State totals now stand at 1,975 deaths and 13,218 confirmed cases in nursing homes, according to a count by the Chicago Sun-Times. Long-term care facilities account for 48.7% of all coronavirus deaths in Illinois, records show.
The state’s long-term care facilities reported 455 new deaths and 2,405 new cases this week, according to data released Friday by state health officials.
New deaths were reported at 180 facilities this week, and 259 homes said they had at least one new confirmed case.
A total of 86 homes have seen double-digit deaths tallies, up from 50 last week. There are now 27 facilities reporting at least 100 confirmed cases.
The Meadowbrook Manor of Bolingbrook and the Center Home for Hispanic Elderly in Humboldt Park are reporting the most coronavirus deaths of any facility in the state; both have 26. Glenview Terrace and Symphony of Joliet have 25 deaths each.
As was the case last week, Ludeman Developmental Center in Park Forest is reporting the most cases in the state with 268 confirmed positives and six deaths. But that facility also has no new deaths this week and only three new cases.
In some cases, however, nursing homes took deaths and cases out of their count since last week. State officials have said adjustments can be made as deaths are investigated, and there could be mix-ups as the data passes from homes reporting to their local health departments, which then report to the state.

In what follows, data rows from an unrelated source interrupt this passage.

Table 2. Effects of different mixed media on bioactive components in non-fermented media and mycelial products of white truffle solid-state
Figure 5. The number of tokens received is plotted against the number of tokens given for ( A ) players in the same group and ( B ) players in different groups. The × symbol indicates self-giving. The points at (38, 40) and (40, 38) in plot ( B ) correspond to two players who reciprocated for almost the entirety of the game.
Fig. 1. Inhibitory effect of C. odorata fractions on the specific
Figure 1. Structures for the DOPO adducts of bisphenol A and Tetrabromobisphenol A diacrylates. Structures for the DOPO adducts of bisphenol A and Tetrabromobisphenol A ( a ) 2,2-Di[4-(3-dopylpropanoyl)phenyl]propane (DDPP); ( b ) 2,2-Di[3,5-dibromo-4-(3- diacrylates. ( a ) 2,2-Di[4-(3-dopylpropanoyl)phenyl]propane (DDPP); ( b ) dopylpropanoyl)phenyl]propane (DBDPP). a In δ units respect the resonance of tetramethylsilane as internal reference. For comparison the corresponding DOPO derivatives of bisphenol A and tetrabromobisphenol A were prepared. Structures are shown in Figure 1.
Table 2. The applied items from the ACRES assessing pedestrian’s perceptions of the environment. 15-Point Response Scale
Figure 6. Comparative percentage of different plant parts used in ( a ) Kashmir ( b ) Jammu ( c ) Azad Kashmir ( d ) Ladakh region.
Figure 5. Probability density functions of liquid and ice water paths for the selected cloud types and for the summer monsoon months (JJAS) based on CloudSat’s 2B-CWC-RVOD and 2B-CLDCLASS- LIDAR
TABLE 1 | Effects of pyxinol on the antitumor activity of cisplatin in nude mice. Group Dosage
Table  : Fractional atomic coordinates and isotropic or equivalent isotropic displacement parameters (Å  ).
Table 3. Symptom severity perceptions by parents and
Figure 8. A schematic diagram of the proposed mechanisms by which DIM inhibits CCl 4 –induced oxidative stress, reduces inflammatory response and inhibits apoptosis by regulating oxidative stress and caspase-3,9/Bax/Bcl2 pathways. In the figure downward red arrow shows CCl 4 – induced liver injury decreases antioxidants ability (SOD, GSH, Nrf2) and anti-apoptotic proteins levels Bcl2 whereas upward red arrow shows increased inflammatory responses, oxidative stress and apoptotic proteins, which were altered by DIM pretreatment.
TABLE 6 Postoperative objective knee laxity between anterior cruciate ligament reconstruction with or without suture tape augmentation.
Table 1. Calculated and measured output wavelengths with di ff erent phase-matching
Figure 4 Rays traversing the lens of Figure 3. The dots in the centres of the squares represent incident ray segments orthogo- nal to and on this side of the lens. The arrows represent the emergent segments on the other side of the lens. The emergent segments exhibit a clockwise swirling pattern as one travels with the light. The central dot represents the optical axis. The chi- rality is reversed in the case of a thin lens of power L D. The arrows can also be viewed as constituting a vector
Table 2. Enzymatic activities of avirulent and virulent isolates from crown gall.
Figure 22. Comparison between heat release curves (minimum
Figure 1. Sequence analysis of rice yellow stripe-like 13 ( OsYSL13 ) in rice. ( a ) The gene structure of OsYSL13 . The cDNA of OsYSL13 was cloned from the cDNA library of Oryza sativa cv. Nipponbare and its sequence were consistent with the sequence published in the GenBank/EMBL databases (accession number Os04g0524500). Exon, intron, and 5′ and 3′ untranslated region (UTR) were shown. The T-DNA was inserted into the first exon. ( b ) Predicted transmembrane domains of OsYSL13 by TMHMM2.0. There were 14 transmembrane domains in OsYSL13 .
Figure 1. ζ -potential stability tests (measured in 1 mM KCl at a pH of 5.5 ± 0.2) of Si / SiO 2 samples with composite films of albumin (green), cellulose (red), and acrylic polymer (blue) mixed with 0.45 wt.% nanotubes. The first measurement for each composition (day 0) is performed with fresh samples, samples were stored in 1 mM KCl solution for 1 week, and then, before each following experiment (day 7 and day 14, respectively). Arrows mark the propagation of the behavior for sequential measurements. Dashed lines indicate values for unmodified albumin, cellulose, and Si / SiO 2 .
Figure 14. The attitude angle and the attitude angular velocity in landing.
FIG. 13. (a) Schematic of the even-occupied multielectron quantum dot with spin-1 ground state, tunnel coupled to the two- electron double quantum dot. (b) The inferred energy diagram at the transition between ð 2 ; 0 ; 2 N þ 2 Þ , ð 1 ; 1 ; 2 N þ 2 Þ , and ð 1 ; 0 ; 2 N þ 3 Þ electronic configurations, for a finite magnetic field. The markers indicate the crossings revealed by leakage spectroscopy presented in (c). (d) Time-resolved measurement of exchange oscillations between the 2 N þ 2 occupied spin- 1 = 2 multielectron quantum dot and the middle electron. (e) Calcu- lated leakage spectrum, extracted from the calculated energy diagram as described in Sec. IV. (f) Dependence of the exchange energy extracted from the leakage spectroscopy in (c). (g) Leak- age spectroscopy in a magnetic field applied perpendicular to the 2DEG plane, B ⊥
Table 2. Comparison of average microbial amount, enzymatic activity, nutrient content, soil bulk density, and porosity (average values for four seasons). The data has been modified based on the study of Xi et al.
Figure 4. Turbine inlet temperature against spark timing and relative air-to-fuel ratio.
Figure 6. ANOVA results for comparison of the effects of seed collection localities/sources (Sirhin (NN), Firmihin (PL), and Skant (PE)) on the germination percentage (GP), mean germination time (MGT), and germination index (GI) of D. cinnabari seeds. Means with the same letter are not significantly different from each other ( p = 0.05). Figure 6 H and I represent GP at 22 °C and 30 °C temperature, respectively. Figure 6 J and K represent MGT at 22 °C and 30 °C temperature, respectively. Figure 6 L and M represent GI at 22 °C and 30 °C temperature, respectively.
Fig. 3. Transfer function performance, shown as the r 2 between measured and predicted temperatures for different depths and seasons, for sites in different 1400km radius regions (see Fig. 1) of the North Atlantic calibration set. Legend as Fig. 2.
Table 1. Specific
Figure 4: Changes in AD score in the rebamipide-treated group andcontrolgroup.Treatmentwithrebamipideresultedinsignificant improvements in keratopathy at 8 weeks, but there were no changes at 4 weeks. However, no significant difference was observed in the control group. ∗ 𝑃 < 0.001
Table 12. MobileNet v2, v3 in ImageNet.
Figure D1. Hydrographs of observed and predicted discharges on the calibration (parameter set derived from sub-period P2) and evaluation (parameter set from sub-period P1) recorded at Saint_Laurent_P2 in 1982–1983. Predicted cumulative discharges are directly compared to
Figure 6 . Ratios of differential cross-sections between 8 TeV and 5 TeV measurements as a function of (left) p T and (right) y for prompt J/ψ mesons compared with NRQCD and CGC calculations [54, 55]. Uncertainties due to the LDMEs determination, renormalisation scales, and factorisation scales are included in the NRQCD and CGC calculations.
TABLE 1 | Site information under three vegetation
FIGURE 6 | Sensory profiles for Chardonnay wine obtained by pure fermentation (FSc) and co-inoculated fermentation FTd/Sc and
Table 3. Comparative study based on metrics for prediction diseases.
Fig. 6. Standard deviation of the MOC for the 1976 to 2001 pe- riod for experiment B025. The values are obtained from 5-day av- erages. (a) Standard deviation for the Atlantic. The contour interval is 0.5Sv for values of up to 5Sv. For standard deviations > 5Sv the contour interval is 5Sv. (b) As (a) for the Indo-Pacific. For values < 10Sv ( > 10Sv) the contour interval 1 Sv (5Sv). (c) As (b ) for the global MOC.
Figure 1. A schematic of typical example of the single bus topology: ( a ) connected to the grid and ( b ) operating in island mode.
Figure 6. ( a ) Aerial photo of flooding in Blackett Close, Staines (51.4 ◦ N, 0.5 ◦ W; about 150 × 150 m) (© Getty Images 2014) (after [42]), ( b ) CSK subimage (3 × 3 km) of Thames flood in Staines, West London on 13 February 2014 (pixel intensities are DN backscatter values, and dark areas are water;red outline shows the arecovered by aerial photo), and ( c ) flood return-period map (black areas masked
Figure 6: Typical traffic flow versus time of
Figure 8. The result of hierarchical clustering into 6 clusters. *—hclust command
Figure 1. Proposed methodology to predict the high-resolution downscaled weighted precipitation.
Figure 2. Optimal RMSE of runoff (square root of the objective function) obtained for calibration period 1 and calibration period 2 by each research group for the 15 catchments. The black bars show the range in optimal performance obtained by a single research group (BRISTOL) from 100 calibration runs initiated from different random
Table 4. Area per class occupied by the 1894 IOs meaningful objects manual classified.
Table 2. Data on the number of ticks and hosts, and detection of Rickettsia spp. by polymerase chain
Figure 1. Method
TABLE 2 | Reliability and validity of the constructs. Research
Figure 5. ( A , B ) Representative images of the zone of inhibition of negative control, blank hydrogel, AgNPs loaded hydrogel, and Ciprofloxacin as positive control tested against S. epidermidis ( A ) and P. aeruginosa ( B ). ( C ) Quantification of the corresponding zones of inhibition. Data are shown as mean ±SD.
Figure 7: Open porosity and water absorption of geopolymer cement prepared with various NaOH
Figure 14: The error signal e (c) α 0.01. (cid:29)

Seven facilities reported at least one fewer death than last week, amounting to 10 deaths taken out of the total count. Another combined 65 homes took a total of 444 cases off the board.
One home, Sheltered Village in Woodstock, reported 80 fewer total cases than last week, according to state data. Administrators at that facility weren’t available to clarify the data Friday evening.
Asked about lags and changes in reported deaths at his press briefing Friday, Gov. J.B. Pritzker said health officials regularly examine the data for errors or duplicates.
“Sometimes there could be a misspelled name, and maybe another report had a different name and so you would maybe count them twice and then after further review, you can see no, in fact, these are the same individuals,” Pritzker said. “So, again, there is some time that’s needed to re-look at the data to make sure that there aren’t errors.”